Purpose: The consequences of using cyclosporine (CsA) therapy to modulate P-glycoprotein-mediated multidrug resistance include increased myelosuppression, hyperbilirubinemia, and altered disposition of the cytotoxin. The purpose of this study was to analyze further the relationship between the degree of leukopenia, and etoposide pharmacokinetic factors.
Methods: Each patient initially received intravenously-administered etoposide alone (150-200 mg/m2/d x 3). Later it was given in combination with CsA administered at escalating loading doses (range 2-7 mg/kg) as a 2 hour intravenous (IV) infusion followed by a 3 day continuous infusion, at doses ranging from 5 to 21 mg/ kg/day. Serial plasma etoposide concentration-time samples were assayed by high-performance liquid chromatography (HPLC). The area under the curve (AUC) of unbound etoposide was calculated from the total plasma etoposide AUC using a previous published equation  where % unbound etoposide = (1.4 x total bilirubin) - (6.8 x serum albumin) + 34.4. The percent decrease in white blood cell (WBC) count and the total or unbound etoposide AUC relationship was fitted to a sigmoid Emax model adapted for paired observations, where: % Decrease in WBC count =E(max) x PDRV(H+Z x delta)/(PDRV50 + Z x beta) + PDRVH + Z x delta In this equation, Z was the variable describing the two treatment groups (0 = no CsA and 1 = CsA). The fitted parameters were PDRV50, the pharmacodynamic response variable (PDRV) producing 50% of the maximal response; parameter beta, which describes the effect of the treatment group on the PDRV50; parameter H (Hill constant), which defines the slope of the response curve and parameter delta, which describes the effect of the treatment group on parameter H.

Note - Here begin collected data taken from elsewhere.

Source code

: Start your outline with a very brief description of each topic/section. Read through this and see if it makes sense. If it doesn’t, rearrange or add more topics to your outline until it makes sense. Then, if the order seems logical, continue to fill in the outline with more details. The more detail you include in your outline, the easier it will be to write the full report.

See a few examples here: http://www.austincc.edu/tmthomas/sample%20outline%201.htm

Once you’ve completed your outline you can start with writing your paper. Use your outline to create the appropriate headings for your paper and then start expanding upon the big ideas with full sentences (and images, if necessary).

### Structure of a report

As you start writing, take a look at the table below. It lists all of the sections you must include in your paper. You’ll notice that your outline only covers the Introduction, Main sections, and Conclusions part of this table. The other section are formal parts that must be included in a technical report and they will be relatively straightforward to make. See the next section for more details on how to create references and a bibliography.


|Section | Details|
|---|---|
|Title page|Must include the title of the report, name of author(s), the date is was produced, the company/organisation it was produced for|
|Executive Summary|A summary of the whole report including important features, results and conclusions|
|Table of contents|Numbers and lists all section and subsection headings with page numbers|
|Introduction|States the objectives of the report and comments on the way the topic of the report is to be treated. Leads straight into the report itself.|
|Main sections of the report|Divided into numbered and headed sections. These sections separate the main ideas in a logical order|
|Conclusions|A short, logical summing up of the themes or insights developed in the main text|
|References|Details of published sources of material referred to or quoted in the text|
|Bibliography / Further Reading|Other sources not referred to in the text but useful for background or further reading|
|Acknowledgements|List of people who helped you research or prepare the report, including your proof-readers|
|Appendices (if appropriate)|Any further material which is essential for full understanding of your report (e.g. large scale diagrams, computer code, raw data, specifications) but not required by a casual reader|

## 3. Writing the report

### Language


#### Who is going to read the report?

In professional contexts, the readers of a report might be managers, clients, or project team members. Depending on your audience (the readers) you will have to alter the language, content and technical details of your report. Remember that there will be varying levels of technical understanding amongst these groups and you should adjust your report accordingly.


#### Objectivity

Results: CsA at a median concentration of 1,938 microg/ml resulted in a median increase in the total plasma etoposide AUC by 103% and the calculated unbound plasma etoposide AUC by 104%. This paralleled a 12% greater median percent decrease in WBC count during etoposide + CsA treatment (72% vs. 84%, P = 0.03). The percent decrease in WBC count and total or unbound etoposide AUC relationship was fitted to the sigmoid Emax model. The model using the unbound etoposide AUC described the data adequately (r = 0.790) and was precise, with a mean absolute error of 6.4% (95% confidence interval: -4.9, 7.8). The fitted parameter-estimates suggested that at equivalent unbound etoposide AUC values above 10 microg x h/ml, the sigmoid Emax model predicted a 5% greater WBC count suppression when CsA was added to the treatment regimen.
Conclusion: These findings suggest that a small degree of the enhanced myelosuppression observed with CsA combined with etoposide might be attributable to inhibition of P-glycoprotein in bone marrow precursor cells. However, the majority of the effect observed appears to be due to pharmacokinetic interactions, which result in increases in unbound etoposide.